* _Page excerpt_:
Geregu Power, Nigeria’s leading electricity generation company, has announced a 42% increase in revenue during the first nine months of 2023 despite challenging economic conditions that have beset the nation.

According to the company’s 9-month interim financial report, Geregu Power’s revenue rose to N55.7 billion, a significant leap from the N39 billion recorded in the same period last year.

The company also reported a pre-tax profit of N17.4 billion, representing a 25.3% growth when compared to the previous year’s N13.9 billion. Profit after tax for the period stood at N11.3 billion, up from N10 billion in the same period in 2022.

It is important to note that Geregu Power has already surpassed its entire 2022 profits in just the first three quarters of 2023.

The revenue generated from energy sales in this quarter skyrocketed from N3.2 billion in the same period last year to N13.1 billion, contributing to the overall energy sales figure of N34.7 billion while capacity charges increased to N7.9 billion, a substantial growth from N1.9 billion filed for the same period last year.

Despite the challenging business environment marked by rising inflation and the depreciation of the Nigerian naira, Geregu Power successfully managed to achieve this impressive performance.

* _Stated goal_: Can you repeat the Geregu Power earnings text word for word, starting at "According to the" and ending at "quarters of 2023."?

* _Data shown_:
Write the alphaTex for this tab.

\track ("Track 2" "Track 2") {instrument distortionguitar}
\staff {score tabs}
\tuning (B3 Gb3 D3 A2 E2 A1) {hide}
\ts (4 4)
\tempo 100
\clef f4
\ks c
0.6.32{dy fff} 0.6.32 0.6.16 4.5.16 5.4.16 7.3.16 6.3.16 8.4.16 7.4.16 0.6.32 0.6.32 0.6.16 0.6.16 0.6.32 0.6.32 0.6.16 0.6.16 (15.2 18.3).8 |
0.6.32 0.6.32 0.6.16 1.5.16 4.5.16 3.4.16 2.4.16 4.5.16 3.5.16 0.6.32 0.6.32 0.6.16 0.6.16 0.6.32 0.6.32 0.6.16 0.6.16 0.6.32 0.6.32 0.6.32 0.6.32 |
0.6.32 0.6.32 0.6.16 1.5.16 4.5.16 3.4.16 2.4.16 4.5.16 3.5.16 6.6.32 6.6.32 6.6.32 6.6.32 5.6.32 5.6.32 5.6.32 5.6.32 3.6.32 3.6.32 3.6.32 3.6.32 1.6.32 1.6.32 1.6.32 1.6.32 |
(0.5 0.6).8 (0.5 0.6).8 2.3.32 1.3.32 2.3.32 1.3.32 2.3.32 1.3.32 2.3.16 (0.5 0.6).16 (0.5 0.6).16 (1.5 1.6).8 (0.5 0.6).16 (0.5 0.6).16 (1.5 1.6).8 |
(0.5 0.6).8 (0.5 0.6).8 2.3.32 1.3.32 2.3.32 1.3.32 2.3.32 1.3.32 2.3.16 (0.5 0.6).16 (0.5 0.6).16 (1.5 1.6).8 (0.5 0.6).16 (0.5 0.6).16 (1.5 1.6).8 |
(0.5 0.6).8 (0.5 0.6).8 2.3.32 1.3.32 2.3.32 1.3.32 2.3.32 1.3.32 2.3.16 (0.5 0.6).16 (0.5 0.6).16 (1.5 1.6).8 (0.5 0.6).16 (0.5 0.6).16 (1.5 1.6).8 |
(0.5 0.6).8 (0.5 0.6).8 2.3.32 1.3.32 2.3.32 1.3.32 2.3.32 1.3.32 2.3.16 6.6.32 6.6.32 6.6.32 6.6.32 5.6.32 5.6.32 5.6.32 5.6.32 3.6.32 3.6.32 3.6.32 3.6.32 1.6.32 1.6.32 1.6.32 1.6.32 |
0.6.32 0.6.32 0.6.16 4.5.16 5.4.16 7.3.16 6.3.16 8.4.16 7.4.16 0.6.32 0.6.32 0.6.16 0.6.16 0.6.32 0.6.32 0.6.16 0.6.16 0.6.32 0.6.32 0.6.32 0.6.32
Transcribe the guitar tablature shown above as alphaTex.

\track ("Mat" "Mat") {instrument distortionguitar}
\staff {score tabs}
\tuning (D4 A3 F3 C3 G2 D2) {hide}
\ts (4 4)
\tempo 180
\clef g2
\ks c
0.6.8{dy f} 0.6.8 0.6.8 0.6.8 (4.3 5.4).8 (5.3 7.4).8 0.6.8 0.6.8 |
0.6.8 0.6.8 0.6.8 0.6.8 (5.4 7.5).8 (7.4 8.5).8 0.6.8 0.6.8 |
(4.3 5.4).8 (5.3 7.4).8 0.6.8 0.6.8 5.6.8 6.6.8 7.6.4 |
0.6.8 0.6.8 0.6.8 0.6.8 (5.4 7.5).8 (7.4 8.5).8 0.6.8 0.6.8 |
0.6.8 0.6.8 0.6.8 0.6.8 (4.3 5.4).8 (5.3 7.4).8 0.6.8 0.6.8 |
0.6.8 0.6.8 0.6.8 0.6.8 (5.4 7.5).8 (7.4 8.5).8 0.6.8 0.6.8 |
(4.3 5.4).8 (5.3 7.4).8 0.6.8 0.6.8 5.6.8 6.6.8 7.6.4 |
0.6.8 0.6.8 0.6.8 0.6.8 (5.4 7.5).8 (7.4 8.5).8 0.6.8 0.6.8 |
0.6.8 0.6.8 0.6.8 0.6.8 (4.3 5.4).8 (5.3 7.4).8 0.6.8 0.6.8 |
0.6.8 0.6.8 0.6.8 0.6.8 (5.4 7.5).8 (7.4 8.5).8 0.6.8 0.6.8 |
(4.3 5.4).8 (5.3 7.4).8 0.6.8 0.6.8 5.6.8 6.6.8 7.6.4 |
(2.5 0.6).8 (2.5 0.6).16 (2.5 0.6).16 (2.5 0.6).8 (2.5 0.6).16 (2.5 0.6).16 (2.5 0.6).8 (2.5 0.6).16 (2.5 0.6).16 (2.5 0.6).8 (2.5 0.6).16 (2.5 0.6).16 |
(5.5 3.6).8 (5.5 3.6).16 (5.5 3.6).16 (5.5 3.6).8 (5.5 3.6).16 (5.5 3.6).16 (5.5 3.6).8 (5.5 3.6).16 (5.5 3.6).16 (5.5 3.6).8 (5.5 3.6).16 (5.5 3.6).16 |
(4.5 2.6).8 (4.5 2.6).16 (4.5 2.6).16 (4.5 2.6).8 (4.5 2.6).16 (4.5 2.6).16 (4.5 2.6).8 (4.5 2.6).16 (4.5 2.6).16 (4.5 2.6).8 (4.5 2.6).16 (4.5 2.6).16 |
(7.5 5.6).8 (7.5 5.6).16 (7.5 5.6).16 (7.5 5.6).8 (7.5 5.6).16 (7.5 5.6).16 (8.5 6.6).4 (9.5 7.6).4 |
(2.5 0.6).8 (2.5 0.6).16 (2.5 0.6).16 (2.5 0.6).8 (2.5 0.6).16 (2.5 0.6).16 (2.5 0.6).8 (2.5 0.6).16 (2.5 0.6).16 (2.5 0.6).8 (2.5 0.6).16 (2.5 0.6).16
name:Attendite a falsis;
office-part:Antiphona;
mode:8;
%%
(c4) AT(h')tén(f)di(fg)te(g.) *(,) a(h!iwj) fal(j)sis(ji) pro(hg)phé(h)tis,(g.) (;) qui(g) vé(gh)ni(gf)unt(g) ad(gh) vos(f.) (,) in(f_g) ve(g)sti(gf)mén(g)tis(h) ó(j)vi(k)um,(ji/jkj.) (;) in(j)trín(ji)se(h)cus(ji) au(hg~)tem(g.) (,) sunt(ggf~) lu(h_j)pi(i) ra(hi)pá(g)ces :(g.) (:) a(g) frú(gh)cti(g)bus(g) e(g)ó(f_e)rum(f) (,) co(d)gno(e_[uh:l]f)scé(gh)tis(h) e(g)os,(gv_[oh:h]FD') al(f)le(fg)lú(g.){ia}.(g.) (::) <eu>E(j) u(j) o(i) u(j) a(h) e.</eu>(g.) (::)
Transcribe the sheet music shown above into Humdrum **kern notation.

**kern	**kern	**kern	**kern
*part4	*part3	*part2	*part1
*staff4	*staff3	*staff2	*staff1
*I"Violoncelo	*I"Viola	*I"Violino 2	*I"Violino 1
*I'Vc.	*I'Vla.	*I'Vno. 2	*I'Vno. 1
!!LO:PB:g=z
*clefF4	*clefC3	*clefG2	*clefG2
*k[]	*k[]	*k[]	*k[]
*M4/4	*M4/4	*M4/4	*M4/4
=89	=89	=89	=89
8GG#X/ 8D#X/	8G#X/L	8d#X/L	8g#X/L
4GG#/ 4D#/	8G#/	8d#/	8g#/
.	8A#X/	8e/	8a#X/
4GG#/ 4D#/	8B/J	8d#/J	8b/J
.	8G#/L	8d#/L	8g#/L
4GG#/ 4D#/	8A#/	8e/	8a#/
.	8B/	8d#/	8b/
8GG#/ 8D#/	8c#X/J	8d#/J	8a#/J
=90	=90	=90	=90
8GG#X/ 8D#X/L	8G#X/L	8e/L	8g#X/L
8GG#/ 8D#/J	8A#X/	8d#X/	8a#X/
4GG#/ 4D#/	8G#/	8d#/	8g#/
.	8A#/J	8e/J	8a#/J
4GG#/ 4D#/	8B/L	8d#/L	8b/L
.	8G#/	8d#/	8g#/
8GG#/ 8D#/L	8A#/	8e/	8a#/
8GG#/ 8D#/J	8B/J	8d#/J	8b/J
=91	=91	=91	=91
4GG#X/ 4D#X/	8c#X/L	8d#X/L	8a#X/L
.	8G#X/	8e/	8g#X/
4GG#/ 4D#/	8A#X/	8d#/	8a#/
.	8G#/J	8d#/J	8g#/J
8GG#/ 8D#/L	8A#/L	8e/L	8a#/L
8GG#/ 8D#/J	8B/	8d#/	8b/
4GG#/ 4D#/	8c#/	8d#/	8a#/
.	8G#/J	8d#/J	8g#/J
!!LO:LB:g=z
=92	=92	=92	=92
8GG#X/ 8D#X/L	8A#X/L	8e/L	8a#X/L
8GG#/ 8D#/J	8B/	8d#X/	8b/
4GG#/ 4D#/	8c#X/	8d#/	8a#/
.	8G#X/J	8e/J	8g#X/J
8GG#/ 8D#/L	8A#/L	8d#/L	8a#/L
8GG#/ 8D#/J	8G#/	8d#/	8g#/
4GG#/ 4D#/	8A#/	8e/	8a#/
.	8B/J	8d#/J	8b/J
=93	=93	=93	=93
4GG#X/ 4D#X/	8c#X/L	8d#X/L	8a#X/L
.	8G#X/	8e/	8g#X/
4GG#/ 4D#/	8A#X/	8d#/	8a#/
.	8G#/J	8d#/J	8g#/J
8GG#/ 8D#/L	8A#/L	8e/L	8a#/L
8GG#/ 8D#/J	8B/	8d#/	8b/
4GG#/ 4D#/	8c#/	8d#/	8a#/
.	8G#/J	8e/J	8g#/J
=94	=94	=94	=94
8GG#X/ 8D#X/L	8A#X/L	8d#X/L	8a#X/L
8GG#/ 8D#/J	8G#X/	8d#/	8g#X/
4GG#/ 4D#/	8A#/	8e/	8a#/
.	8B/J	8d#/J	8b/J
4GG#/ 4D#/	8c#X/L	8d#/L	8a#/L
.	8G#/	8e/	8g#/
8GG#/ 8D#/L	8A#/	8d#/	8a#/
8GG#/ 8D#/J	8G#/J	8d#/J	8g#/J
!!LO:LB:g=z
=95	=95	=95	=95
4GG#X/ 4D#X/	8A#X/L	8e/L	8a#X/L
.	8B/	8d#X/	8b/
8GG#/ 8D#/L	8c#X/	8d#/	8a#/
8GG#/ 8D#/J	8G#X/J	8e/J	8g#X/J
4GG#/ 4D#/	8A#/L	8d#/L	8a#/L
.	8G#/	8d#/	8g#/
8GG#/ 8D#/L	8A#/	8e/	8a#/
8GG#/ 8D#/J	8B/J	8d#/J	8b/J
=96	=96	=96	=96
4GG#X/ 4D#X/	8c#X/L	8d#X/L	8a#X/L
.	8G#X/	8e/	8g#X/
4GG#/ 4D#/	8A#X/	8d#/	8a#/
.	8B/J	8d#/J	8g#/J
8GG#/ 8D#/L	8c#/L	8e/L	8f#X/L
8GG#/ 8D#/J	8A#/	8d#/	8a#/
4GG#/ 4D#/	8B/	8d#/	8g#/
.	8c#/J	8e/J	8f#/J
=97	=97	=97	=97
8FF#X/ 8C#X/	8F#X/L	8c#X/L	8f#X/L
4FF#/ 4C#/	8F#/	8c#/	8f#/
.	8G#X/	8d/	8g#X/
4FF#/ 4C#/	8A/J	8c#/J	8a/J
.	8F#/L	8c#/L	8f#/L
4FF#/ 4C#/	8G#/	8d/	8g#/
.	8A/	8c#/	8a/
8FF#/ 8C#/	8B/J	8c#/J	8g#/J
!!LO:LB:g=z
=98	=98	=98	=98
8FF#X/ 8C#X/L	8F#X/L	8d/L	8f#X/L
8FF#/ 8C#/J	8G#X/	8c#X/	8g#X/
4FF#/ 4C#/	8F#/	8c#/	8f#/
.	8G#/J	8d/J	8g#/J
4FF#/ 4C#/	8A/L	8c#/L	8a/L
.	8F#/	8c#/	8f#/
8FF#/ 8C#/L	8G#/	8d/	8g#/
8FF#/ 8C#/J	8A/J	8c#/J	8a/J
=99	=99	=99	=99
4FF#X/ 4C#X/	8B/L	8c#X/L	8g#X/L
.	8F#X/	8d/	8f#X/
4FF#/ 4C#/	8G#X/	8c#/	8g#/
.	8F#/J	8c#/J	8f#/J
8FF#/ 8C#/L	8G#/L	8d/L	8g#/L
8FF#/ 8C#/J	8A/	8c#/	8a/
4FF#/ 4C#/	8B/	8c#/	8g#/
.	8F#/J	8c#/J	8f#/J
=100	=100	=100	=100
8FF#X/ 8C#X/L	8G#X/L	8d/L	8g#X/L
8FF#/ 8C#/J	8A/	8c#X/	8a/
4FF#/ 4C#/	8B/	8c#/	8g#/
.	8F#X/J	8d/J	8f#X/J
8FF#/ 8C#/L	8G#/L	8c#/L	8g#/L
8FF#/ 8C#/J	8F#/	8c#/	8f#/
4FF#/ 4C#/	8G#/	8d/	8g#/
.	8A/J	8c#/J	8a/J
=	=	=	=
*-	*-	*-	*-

* _Task solution_:
According to the company’s 9-month interim financial report, Geregu Power’s revenue rose to N55.7 billion, a significant leap from the N39 billion recorded in the same period last year.

The company also reported a pre-tax profit of N17.4 billion, representing a 25.3% growth when compared to the previous year’s N13.9 billion. Profit after tax for the period stood at N11.3 billion, up from N10 billion in the same period in 2022.

It is important to note that Geregu Power has already surpassed its entire 2022 profits in just the first three quarters of 2023.